··· Data extract ···

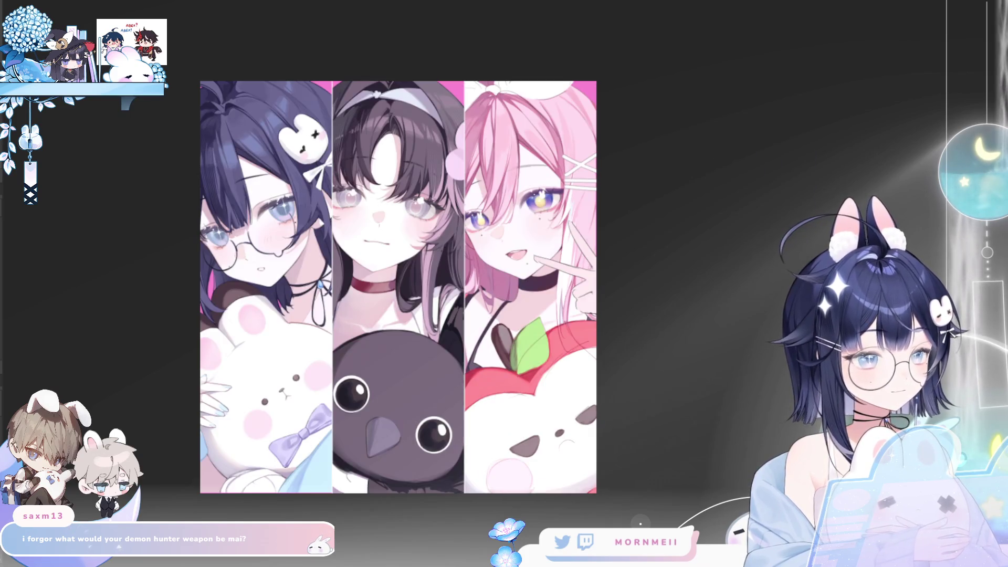
{"action": "left_click_drag", "start_coordinate": [549, 145], "coordinate": [577, 141]}
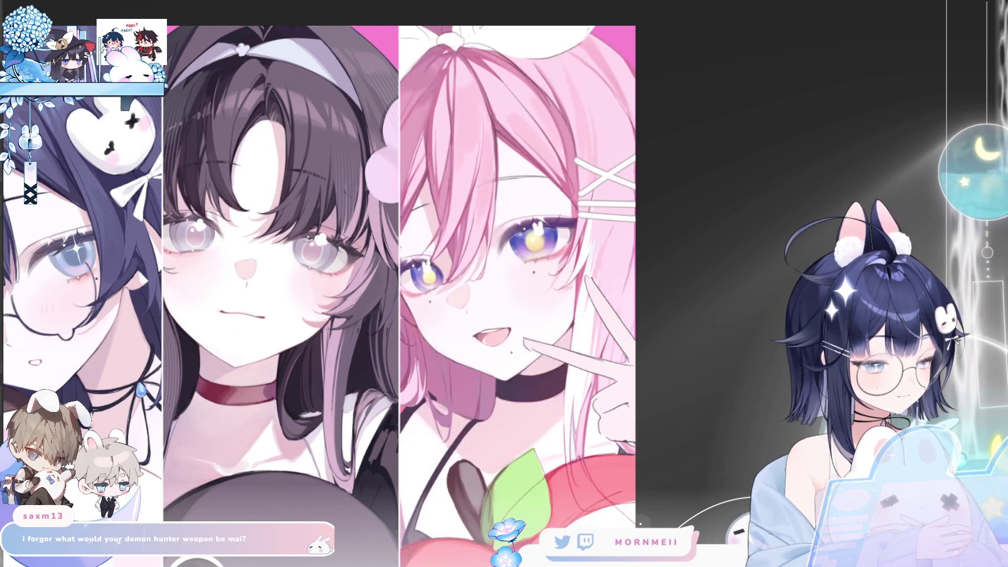
{"action": "key", "text": "h"}
{"action": "left_click_drag", "start_coordinate": [757, 397], "coordinate": [651, 364]}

···

When you copy the data, keep every line exact and leave out each picture.

▶ Solution to this task:
{"action": "left_click_drag", "start_coordinate": [549, 145], "coordinate": [577, 141]}
{"action": "key", "text": "h"}
{"action": "left_click_drag", "start_coordinate": [757, 397], "coordinate": [651, 364]}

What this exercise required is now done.